If I have a wall opening of oh let's say 1860, (which isn't divisable by 450), then how do I work out the stud spacings?  Do I: 
a)  Put a stud in the centre and then work out to the edges?
b)  Start from one side and work across with a smaller stud opening for the 4th stud?
c)  Divide 1860 by 450 and round down to a whole number and have the spacings at 465mm? 
I realise that in these calculations I haven't taken into account the studs themselves but I hope that this has come across clear enough? 
Thanks in advance 
Frank

----------


## rrobor

As far as I am aware there is a maximum spacing for studs but no minimum so you can suit yourself.

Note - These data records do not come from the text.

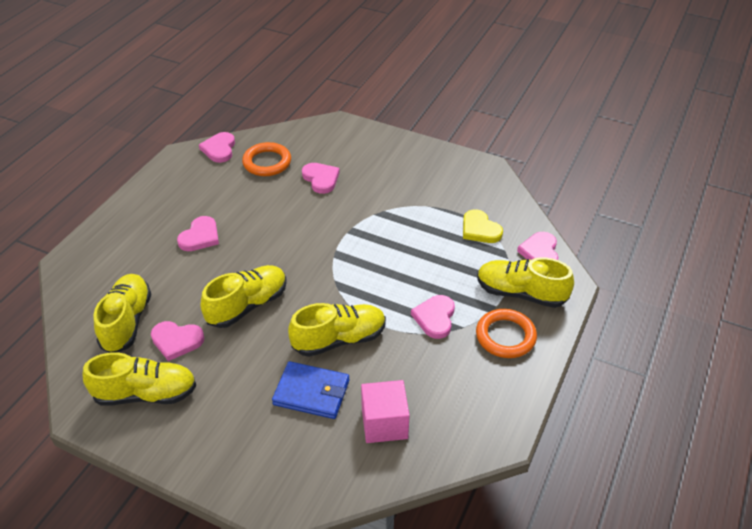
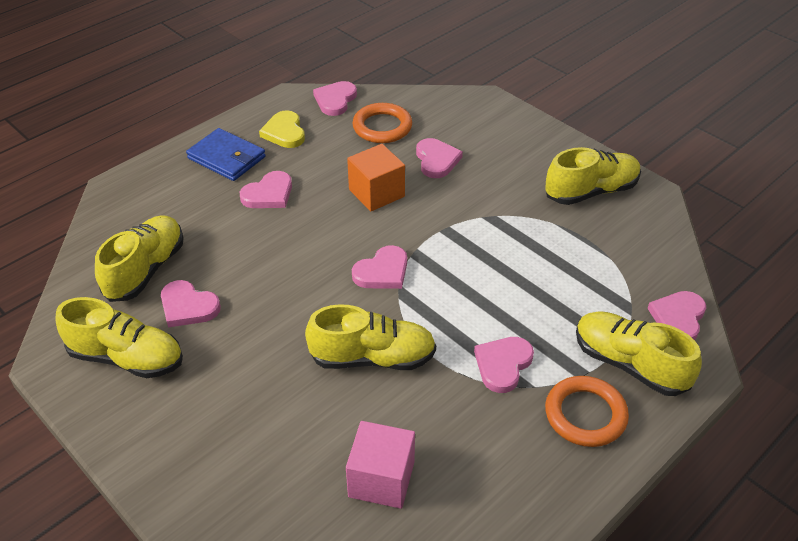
camera: 20 degrees right, 0 degrees up
yellow shoe [201,265,287,328] -> yellow shoe moved to [545,147,641,205]
blue wallet [272,361,349,419] -> blue wallet moved to [186,128,266,181]
yellow heart [463,209,503,243] -> yellow heart moved to [259,110,305,148]
none -> orange cube [347,144,405,212]
none -> pink heart [352,245,407,289]

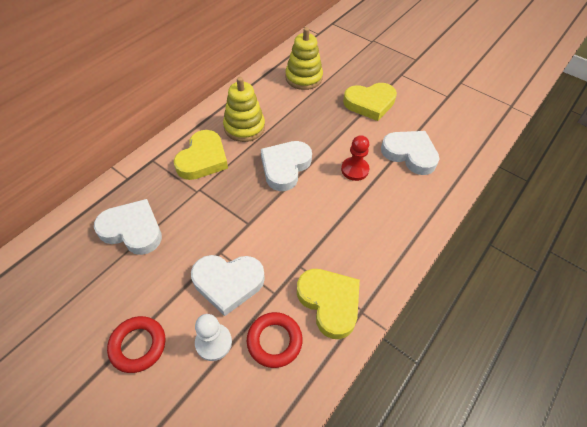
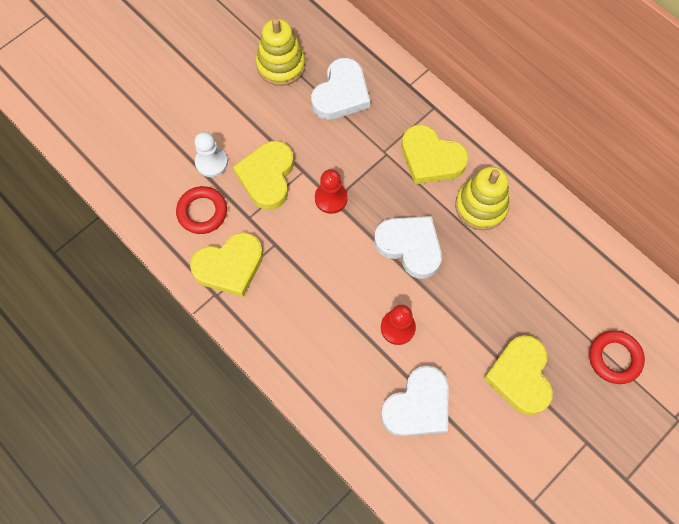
camera: 100 degrees right, 15 degrees up
red ring [107,316,166,373] -> red ring moved to [589,330,645,384]
white heart [191,255,265,316] -> yellow heart [233,141,294,210]
yellow stacking toy [285,27,323,90] -> yellow stacking toy moved to [256,18,306,86]
none -> red pawn [315,169,348,214]

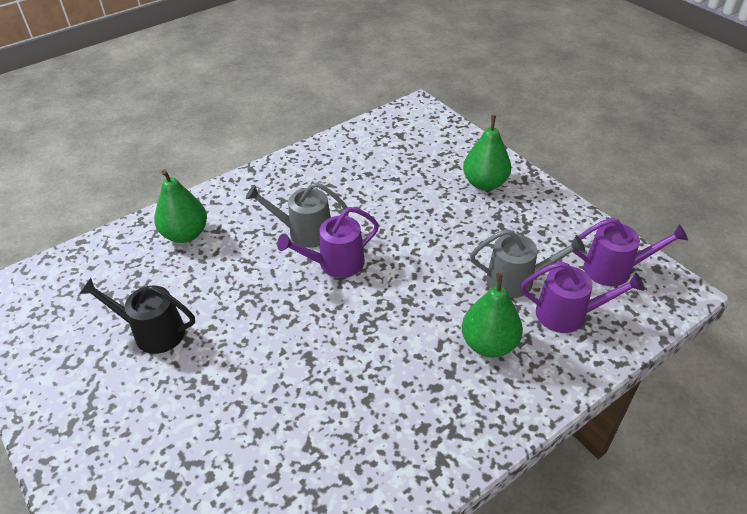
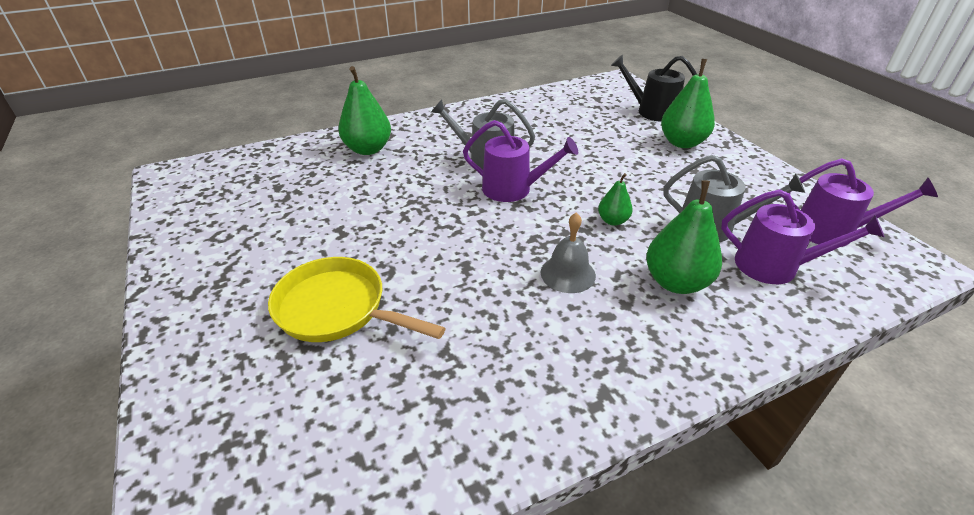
camera: 10 degrees right, 5 degrees down
black watering can [79,278,195,354] -> black watering can moved to [611,54,697,122]
purple watering can [277,207,379,278] -> purple watering can turned 150 degrees counterclockwise [463,120,578,202]
none -> yellow pan [268,257,446,342]
none -> grey bell [541,212,596,293]
none -> green pear [598,173,633,226]

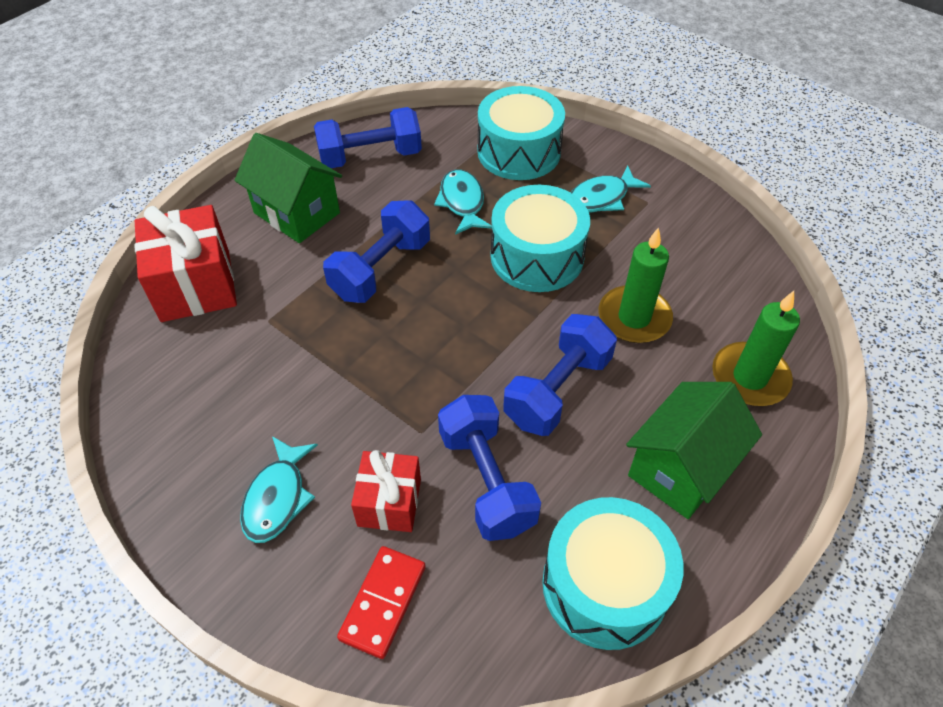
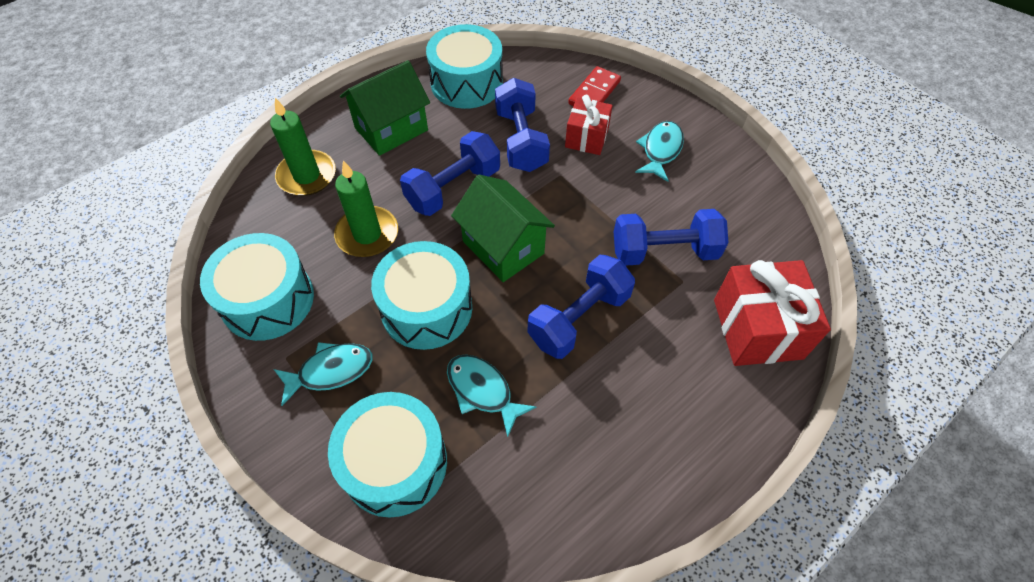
camera: 170 degrees left, 5 degrees up
green house [234,133,342,243] -> green house moved to [451,175,555,282]
blue dumbbell [314,107,422,168] -> blue dumbbell moved to [614,209,729,266]
turquoise fish [434,169,492,235] -> turquoise fish turned 135 degrees clockwise [447,355,536,438]
none -> turquoise drum [200,233,314,341]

But be aware that you want power sockets and the like on a stud so plan for that

----------


## wyksey

A,B or C  is fine 90x45 non load bearing will span 600mm centres but 450 is always better. seen that they will only be jack studs above the opening any of your options will do.

----------


## Chumley

Apart from technical considerations, like load bearing, which you seem to have covered, I think the biggest consideration would be your sheeting.  If you are going to use wall panelling which comes in 2400 x 1200 sheets and you want to put them vertical, then your studs should have 600 centres so you can always put a join on a stud.  If you have some spare space at one end then put an extra stud in and use a cut down sheet. 
It seems that most sheeting is 1200 on the vertical span, which makes sense for 600 centres - never could figure out why 450 centres work unless you use gyprock horizontally with 2 sheets per wall. 
Cheers,
Adam

----------


## Stan 101

> Framing timber is to 90x45 F5 @ 450mm centres (I think I can go to 90x35 but the price break isn't that attractive and I want to minimise any potential movement later).

  Hi Frank, If you can souce the 90x45 f5 at a good rate that's fine. 90x35 p10 would be a good choice also. 35mm F5 can be a bit ratty if it has sat in the yard in an unbroken pack for a while.
I'd happily use 70x35 P10 @ 450crs if it was from a full pack of timber or kept dry before use.    

> If I have a wall opening of oh let's say 1860, (which isn't divisable by 450), then how do I work out the stud spacings?  Do I: 
> a)  Put a stud in the centre and then work out to the edges?

  Good practice is to always work from one end and then split the difference on the last two spacings. That way you get to use as many standard noggs as possible, and it should give you room to nail in both noggs on the last two spaces. IE: with 600 mm crs and you have 800mm left split the difference (800mm - stud thickness  / 2). If you put the last stud 200mm - stud thickness you would struggle to nailt in the last nogg. 
But as mentioned, you are only worried about the overs above the opening so it is not as critical.   
Cheers,

----------


## Blocklayer

If you want to work out the spacing evenly and don't need to match sheeting width, try this spacing calculator http://www.blocklayer.com/CentersLevel.aspx 
:

----------


## Bloss

Yes but as Stan 101 said usually best to just use 450 or 600 spacings except for the two end ones or just start from one end and do 450 or 600 until the last gap and it can be what it is. That means that all noggins can be cut to the same length (in most cases now with well dimensioned timbers) bare one or two.  :2thumbsup:

----------